Drawing on a long history of studying natural ecosystems, most of us rely on the species concept to conceptualize and quantify the diversity and composition of urban ecosystems. Many urban plants, however, are cultigens that are the product of artificial selection and don’t always easily fit traditional ecological models and taxonomies. Fortunately, the process of cultivation and the history and practice of horticulture are closely tied to the very human-ecosystem interactions that are central to urban ecology. By studying these processes, we may be able to significantly advance our understanding of urban ecosystem structure and function. The history of selecting for specific plant traits that produce food, aesthetic qualities, and other human benefits goes back centuries, and has been studied in agroecology, cultivated plant taxonomy, environmental history, cultural geography, and other disciplines. Given the dominance of cultigens in many urban ecosystems, can we incorporate and adapt lessons learned from these studies into urban ecological methods and theory?
Results/Conclusions
There are numerous ecological dimensions of the history and types of plant cultivation found in cities.

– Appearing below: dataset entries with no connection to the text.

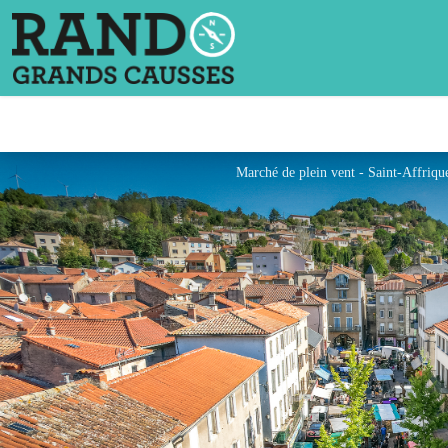
Marché de plein vent - Saint-Affriqu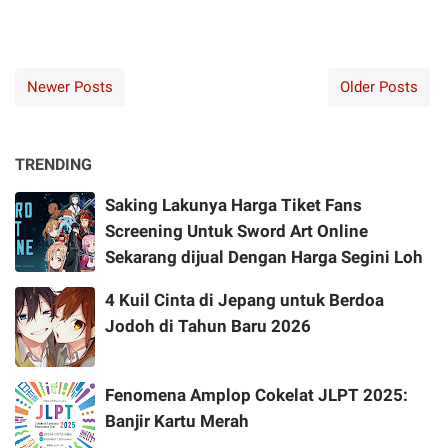
Newer Posts
Older Posts
TRENDING
Saking Lakunya Harga Tiket Fans
Screening Untuk Sword Art Online
Sekarang dijual Dengan Harga Segini Loh
4 Kuil Cinta di Jepang untuk Berdoa
Jodoh di Tahun Baru 2026
Fenomena Amplop Cokelat JLPT 2025:
Banjir Kartu Merah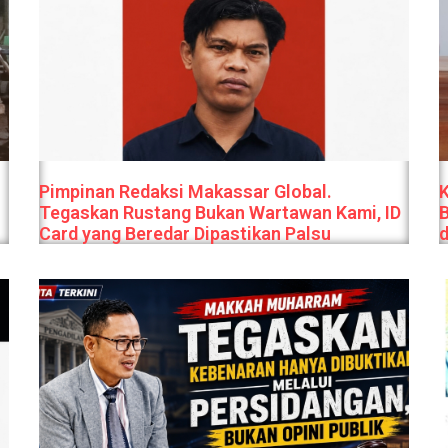
Pimpinan Redaksi Makassar Global.
Tegaskan Rustang Bukan Wartawan Kami, ID
Card yang Beredar Dipastikan Palsu
d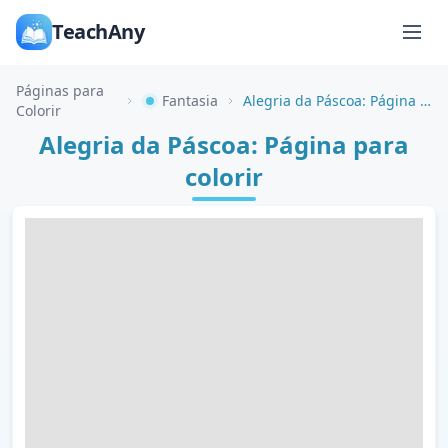
TeachAny
Páginas para
Fantasia
Alegria da Páscoa: Página para colorir
Colorir
Alegria da Páscoa: Página para
colorir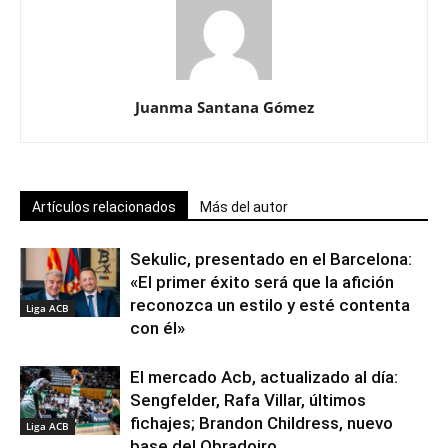
Juanma Santana Gómez
Artículos relacionados
Más del autor
Sekulic, presentado en el Barcelona:
«El primer éxito será que la afición
reconozca un estilo y esté contenta
Liga ACB
con él»
El mercado Acb, actualizado al día:
Sengfelder, Rafa Villar, últimos
fichajes; Brandon Childress, nuevo
Liga ACB
base del Obradoiro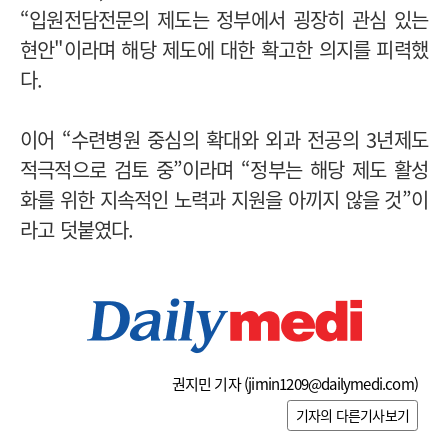
“입원전담전문의 제도는 정부에서 굉장히 관심 있는
현안"이라며 해당 제도에 대한 확고한 의지를 피력했
다.
이어 “수련병원 중심의 확대와 외과 전공의 3년제도
적극적으로 검토 중”이라며 “정부는 해당 제도 활성
화를 위한 지속적인 노력과 지원을 아끼지 않을 것”이
라고 덧붙였다.
권지민 기자 (
jimin1209@dailymedi.com
)
기자의 다른기사보기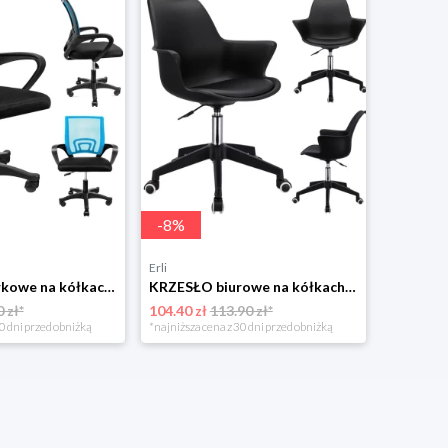
-
8
%
Erli
KRZESŁO biurkowe na kółkach OBROTOWE do biurka fotel SMART biurowy JUMI
KRZESŁO biurowe na kółkach OBROTOWE biura fotel INEZ profilowany JUMIhome
 zł*
104.40 zł
113.90 zł*
0 dni przed obniżką
*najniższa cena z 30 dni przed obniżką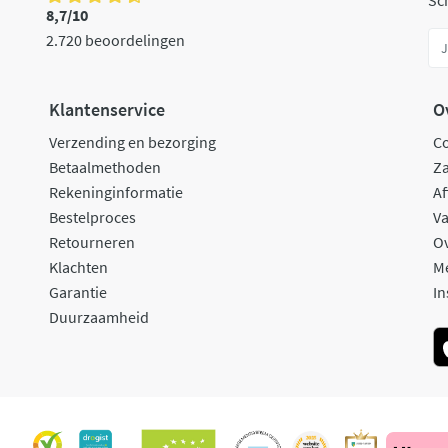
Sch
8,7/10
2.720 beoordelingen
Klantenservice
O
Verzending en bezorging
C
Betaalmethoden
Za
Rekeninginformatie
Af
Bestelproces
Va
Retourneren
O
Klachten
M
Garantie
In
Duurzaamheid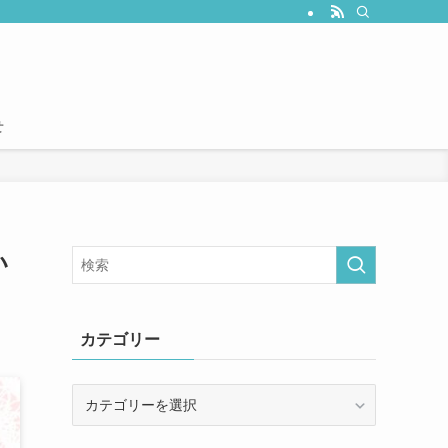
せ
い
カテゴリー
カ
テ
ゴ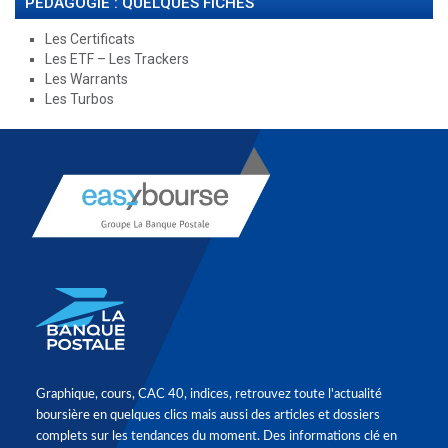
PÉDAGOGIE : QUELQUES FICHES
Les Certificats
Les ETF – Les Trackers
Les Warrants
Les Turbos
Graphique, cours, CAC 40, indices, retrouvez toute l'actualité
boursière en quelques clics mais aussi des articles et dossiers
complets sur les tendances du moment. Des informations clé en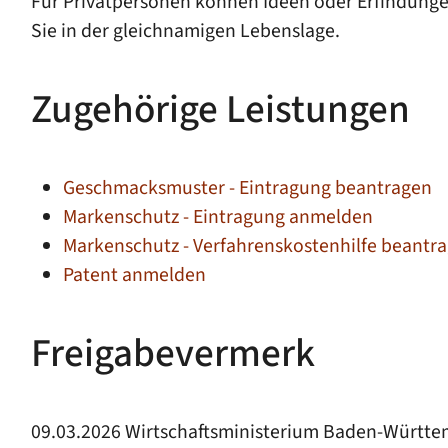
Für Privatpersonen können Ideen oder Erfindungen 
Sie in der gleichnamigen Lebenslage.
Zugehörige Leistungen
Geschmacksmuster - Eintragung beantragen
Markenschutz - Eintragung anmelden
Markenschutz - Verfahrenskostenhilfe beantr
Patent anmelden
Freigabevermerk
09.03.2026 Wirtschaftsministerium Baden-Württ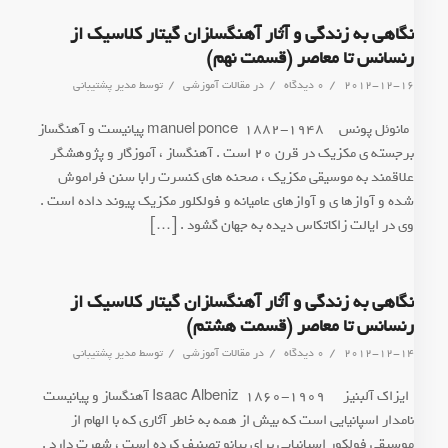
نگاهی به زندگی و آثار آهنگسا‍زان گیتار کلاسیک از
رنسانس تا معاصر (قسمت نهم)
/
/
/
2012-12-16
0 دیدگاه
در
مقالات آموزشی
توسط
مدیر پشتیبانی
*مانوئل پونس manuel ponce 1882-1948 پیانیست و آهنگساز
برجسته ی مکزیک در قرن 20 است . آهنگساز ، آموزگار و پژوهشگر
علاقمند به موسیقی مکزیک ، صحنه های کنسرت رابا سنن فراموش
شده و آوازها ی و آوازهای عامیانه و فولکلور مکزیک پیوند داده است .
وی در ایالت زاکاتکاس دیده به جهان گشود . […]
نگاهی به زندگی و آثار آهنگسا‍زان گیتار کلاسیک از
رنسانس تا معاصر (قسمت هشتم)
/
/
/
2012-12-14
0 دیدگاه
در
مقالات آموزشی
توسط
مدیر پشتیبانی
*ایزاک آلبنیز Isaac Albeniz 1860-1909 آهنگساز و پیانیست
نامدار اسپانیایی است که بیش از همه به خاطر آثاری که با الهام از
موسیقی فولکور اسپانیایی برای پیانو تصنیف کرده است ، شهرت دارد .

Here I’ll focus on three: 1) Environmental and geographical histories of plant imports and the horticultural trade have been very informative for understanding invasion ecology, and may be equally informative in cultivated ecology. 2) An understanding of the attributes of plants that have attracted human attention, which is emerging from studies of human-plant geography, may provide new insights into why certain plant traits and taxa are prevalent in cultivated urban gardens. Selection for large and complex flowers, for example, is a dominant feature of urban horticulture that might be better incorporated into our understanding of urban ecological processes. Finally, from a classic ecological and evolutionary perspective, horticultural plants have greatly benefited from cultivation, and their reproductive success can be attributed to their interrelationships with humans. Therefore, agroecologists have described the process of crop and domesticated animal cultivation as a mutualism, which is likely to be equally applicable to the cultivation of horticultural plants. These lenses on human-plant relationships are more expansive than previous ecosystem services concepts, in that they’re two-directional and highlight the complex and reciprocal effects of cultivation on both humans and non-humans.